Boeing 787 Dreamliner po raz pierwszy wylądował na Antarktydzie. Jest film
Boeing 787 Dreamliner to wielki samolot, który jest wykorzystany do lotów na niemal całym świecie, ale jeszcze nigdy nie wylądował na Antarktydzie. Teraz to uległo zmianie. Padła propozycja lotu czarterowego na zamarznięty kontynent, do którego został właśnie użyty Dreamliner skandynawskiej linii Norse. Jego celem była stacja badawcza Norwegów. Jest film z lądowania wielkiego samolotu.
Antarktyda to jedyny kontynent, gdzie nie odbywają się regularne połączenia lotnicze.
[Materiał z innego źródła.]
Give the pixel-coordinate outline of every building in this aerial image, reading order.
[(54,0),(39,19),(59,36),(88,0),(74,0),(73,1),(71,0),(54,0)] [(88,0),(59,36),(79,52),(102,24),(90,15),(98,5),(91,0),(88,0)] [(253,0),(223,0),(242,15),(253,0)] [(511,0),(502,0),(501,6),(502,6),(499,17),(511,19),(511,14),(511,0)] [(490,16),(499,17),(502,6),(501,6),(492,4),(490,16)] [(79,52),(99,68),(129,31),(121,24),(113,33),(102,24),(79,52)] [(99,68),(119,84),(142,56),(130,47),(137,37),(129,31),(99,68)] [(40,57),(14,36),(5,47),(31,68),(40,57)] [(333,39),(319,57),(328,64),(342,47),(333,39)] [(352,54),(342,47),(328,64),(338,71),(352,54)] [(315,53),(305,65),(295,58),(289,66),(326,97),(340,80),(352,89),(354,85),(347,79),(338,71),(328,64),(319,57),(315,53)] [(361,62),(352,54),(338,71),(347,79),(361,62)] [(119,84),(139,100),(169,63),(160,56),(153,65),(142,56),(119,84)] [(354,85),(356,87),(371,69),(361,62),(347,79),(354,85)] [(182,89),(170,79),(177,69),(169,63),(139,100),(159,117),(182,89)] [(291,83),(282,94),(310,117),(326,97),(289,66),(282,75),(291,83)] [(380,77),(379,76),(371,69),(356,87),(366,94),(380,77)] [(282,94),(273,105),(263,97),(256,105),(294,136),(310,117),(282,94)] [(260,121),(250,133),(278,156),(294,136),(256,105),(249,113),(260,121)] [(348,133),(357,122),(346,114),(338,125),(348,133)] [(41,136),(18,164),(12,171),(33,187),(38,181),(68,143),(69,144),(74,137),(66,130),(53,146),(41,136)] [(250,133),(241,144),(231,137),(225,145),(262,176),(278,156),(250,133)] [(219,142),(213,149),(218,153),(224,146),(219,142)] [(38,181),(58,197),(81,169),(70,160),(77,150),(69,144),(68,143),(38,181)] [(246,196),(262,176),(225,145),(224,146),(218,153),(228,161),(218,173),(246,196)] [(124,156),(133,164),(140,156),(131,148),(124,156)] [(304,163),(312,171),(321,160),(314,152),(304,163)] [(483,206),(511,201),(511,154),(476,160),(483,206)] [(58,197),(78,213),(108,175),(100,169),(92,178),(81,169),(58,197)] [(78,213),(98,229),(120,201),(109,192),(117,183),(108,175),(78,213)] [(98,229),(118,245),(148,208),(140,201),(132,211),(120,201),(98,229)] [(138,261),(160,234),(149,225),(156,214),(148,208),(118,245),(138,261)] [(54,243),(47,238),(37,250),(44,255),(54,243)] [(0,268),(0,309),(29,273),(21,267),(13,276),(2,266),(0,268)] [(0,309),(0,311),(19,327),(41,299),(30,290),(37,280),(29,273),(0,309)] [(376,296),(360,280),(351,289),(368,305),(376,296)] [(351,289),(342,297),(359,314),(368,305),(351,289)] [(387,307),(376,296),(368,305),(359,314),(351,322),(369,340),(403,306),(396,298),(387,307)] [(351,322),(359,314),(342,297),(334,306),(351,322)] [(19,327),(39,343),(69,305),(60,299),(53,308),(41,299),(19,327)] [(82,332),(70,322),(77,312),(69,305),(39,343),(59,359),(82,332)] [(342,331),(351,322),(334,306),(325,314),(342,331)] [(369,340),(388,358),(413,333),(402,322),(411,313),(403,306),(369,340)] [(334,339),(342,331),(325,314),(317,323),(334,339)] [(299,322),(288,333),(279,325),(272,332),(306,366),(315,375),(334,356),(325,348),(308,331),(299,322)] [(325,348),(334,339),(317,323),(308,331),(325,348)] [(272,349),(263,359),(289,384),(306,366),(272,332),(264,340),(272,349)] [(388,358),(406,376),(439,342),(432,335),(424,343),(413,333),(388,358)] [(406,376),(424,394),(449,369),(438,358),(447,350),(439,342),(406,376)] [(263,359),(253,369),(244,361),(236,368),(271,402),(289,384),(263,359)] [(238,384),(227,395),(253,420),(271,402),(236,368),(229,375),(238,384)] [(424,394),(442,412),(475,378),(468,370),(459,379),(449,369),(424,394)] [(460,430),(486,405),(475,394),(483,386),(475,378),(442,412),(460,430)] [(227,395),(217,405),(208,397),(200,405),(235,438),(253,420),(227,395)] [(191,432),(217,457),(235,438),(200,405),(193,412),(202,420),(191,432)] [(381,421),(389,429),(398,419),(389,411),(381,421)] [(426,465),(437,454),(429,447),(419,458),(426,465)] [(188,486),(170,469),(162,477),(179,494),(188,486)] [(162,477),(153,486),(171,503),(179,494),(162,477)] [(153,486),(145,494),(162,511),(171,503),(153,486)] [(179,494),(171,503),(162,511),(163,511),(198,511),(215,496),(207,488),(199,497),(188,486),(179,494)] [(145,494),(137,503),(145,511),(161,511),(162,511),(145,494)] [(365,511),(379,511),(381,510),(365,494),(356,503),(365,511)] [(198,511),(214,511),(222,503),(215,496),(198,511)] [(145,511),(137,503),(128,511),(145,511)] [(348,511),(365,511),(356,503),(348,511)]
Mimo że znajduje się tam piętnaście pasów startowych dla samolotów. Loty są czarterowe i realizowane w razie zapotrzebowania. Teraz dowiadujemy się, że padła propozycja wysłania na mroźny kontynent bardzo dużego samolotu, który to nigdy w historii tam nie lądował. Tą maszyną jest Boeing 787 Dreamliner.
Boeing 787 Dreamliner to duża maszyna o rozpiętości skrzydeł ponad 60 m. Długość samolotu to prawie 57 m. Producent umieścił tu silniki Rolls Royce Trent 1000, które są cichsze oraz zużywają mniej paliwa. Maszyna ma ponad 250 miejsc dla pasażerów i znajduje się także we flocie LOT-u.
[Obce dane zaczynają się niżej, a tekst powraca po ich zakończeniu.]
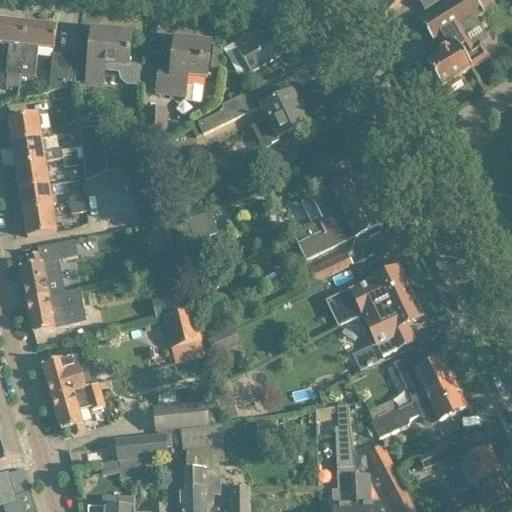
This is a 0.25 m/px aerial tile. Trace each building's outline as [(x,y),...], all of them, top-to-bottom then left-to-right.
[(369,0),(385,17),(400,4),(404,0),(369,0)] [(418,0),(425,10),(441,0),(418,0)] [(494,5),(490,0),(456,0),(421,23),(433,42),(438,38),(446,50),(441,53),(441,58),(427,66),(445,94),(462,83),(459,79),(490,59),(481,45),(488,40),(476,21),(484,15),(483,12),(494,5)] [(19,89),(21,77),(27,24),(0,20),(0,45),(10,46),(6,75),(8,75),(7,87),(19,89)] [(55,51),(55,47),(57,28),(27,24),(21,77),(35,78),(38,49),(55,51)] [(89,64),(87,84),(103,86),(105,73),(105,66),(119,67),(118,75),(120,82),(125,87),(139,88),(141,66),(130,65),(133,36),(93,32),(91,52),(89,64)] [(261,39),(256,32),(234,45),(251,75),(281,57),(268,35),(261,39)] [(207,81),(211,45),(176,41),(173,63),(161,62),(157,95),(187,99),(189,79),(207,81)] [(220,71),(223,47),(212,46),(210,70),(220,71)] [(75,89),(78,58),(54,55),(48,93),(67,89),(75,89)] [(262,107),(268,120),(252,128),(262,148),(271,144),(279,141),(290,135),(308,127),(298,105),(294,107),(291,101),(304,96),(305,96),(296,76),(295,76),(296,78),(278,87),(257,96),(251,99),(249,95),(223,107),(225,113),(199,125),(204,135),(205,137),(257,112),(256,110),(262,107)] [(146,111),(145,150),(158,142),(158,137),(167,137),(168,109),(146,108),(146,111)] [(13,145),(42,141),(38,117),(9,121),(13,145)] [(199,125),(191,129),(196,139),(204,135),(199,125)] [(80,131),(79,126),(65,128),(66,137),(80,135),(80,131)] [(81,135),(87,182),(108,171),(103,128),(80,131),(80,135),(81,135)] [(44,152),(42,141),(13,145),(17,168),(46,164),(63,160),(63,161),(78,159),(77,149),(62,152),(62,150),(44,152)] [(117,164),(135,162),(133,152),(116,155),(117,164)] [(64,170),(79,167),(78,159),(63,161),(64,170)] [(126,181),(149,173),(145,162),(122,170),(126,181)] [(21,191),(49,187),(46,164),(17,168),(21,191)] [(130,192),(153,185),(149,173),(126,181),(130,192)] [(332,189),(313,199),(323,222),(314,226),(315,228),(327,222),(327,221),(344,213),(344,214),(371,201),(359,176),(341,185),(332,189)] [(134,203),(157,196),(153,185),(130,192),(134,203)] [(24,215),(53,210),(49,187),(21,191),(24,215)] [(138,215),(160,207),(157,196),(134,203),(138,215)] [(70,207),(85,205),(84,197),(69,199),(70,207)] [(303,234),(297,237),(302,247),(299,249),(306,263),(327,253),(356,239),(365,235),(367,234),(370,238),(381,233),(378,228),(383,226),(371,201),(344,214),(344,213),(327,221),(327,222),(315,228),(313,229),(303,234)] [(72,216),(86,214),(85,205),(70,207),(72,216)] [(142,226),(164,218),(160,207),(138,215),(142,226)] [(28,239),(57,234),(53,210),(24,215),(28,239)] [(186,246),(219,235),(211,214),(178,225),(186,246)] [(172,229),(148,234),(153,258),(176,253),(172,229)] [(29,267),(21,269),(27,302),(63,295),(65,295),(59,262),(78,259),(75,242),(38,250),(39,255),(27,257),(29,267)] [(218,253),(209,257),(216,272),(231,265),(228,257),(222,260),(218,253)] [(347,254),(311,272),(316,283),(353,266),(347,254)] [(373,282),(343,296),(355,321),(358,320),(363,317),(411,294),(399,269),(394,272),(392,268),(381,273),(383,277),(373,282)] [(158,301),(152,303),(157,321),(162,320),(175,316),(191,312),(181,274),(165,279),(170,298),(158,301)] [(63,295),(27,302),(34,335),(43,334),(49,332),(87,324),(80,292),(66,294),(65,295),(63,295)] [(363,317),(358,320),(372,348),(377,346),(382,358),(414,342),(407,327),(423,319),(411,294),(363,317)] [(193,312),(162,320),(170,350),(171,350),(201,343),(193,312)] [(234,330),(208,341),(214,355),(239,344),(234,330)] [(206,355),(201,343),(171,350),(175,362),(206,355)] [(351,377),(382,367),(376,348),(345,357),(351,377)] [(420,353),(394,366),(413,405),(455,385),(443,360),(427,368),(420,353)] [(62,361),(43,366),(53,399),(98,386),(91,365),(80,368),(77,358),(77,356),(65,360),(62,361)] [(399,412),(372,425),(379,441),(408,427),(410,422),(421,416),(424,424),(432,426),(439,423),(440,423),(449,419),(467,410),(455,385),(413,405),(398,412),(399,412)] [(98,386),(53,399),(62,432),(70,429),(73,439),(87,435),(84,425),(80,412),(90,409),(91,412),(104,408),(98,386)] [(214,389),(206,391),(209,399),(216,396),(214,389)] [(0,434),(12,431),(4,404),(0,405),(0,434)] [(206,404),(154,411),(157,433),(157,435),(158,435),(172,433),(173,433),(222,427),(219,404),(206,406),(206,404)] [(233,407),(226,410),(230,421),(238,418),(233,407)] [(338,490),(332,491),(333,507),(333,511),(357,511),(356,477),(353,454),(348,407),(338,409),(338,415),(339,430),(336,430),(338,470),(338,490)] [(260,438),(280,436),(278,423),(259,425),(260,438)] [(222,427),(173,433),(175,445),(175,448),(183,447),(184,451),(188,451),(188,471),(181,471),(181,511),(207,511),(208,506),(208,505),(207,489),(207,471),(221,471),(221,463),(225,463),(225,446),(222,427)] [(0,464),(20,458),(12,431),(0,434),(0,464)] [(158,439),(118,444),(119,462),(124,461),(145,459),(167,457),(166,449),(173,448),(172,433),(158,435),(158,439)] [(424,471),(452,458),(445,445),(418,459),(424,471)] [(381,447),(368,453),(380,476),(389,493),(402,487),(381,447)] [(455,484),(441,491),(446,501),(456,496),(457,496),(466,492),(475,488),(502,475),(490,450),(463,463),(464,463),(449,471),(455,484)] [(126,479),(147,477),(145,459),(124,461),(126,479)] [(23,472),(10,475),(16,498),(30,494),(23,472)] [(511,500),(511,494),(502,475),(475,488),(466,492),(471,504),(481,499),(486,511),(488,511),(496,508),(498,511),(505,511),(511,509),(511,504),(511,501),(511,500)] [(370,476),(356,477),(357,511),(381,511),(381,505),(371,505),(370,476)] [(249,511),(250,489),(231,489),(230,511),(249,511)] [(456,496),(446,501),(451,511),(462,507),(461,506),(457,496),(456,496)] [(135,511),(136,500),(104,500),(104,506),(104,511),(135,511)]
Skąd pomysł, aby tak wielki samolot wysłać na Antarktydę? Według Ishrion Aviation jest to pomysł linii lotniczych Norse Atlantic Airways. Chcą one wykorzystać maszynę do lotów czarterowych na zamarznięty kontynent. Za nami pierwsze lądowanie Boeinga 787 Dreamlinera na Antarktydzie, a w planach są kolejne.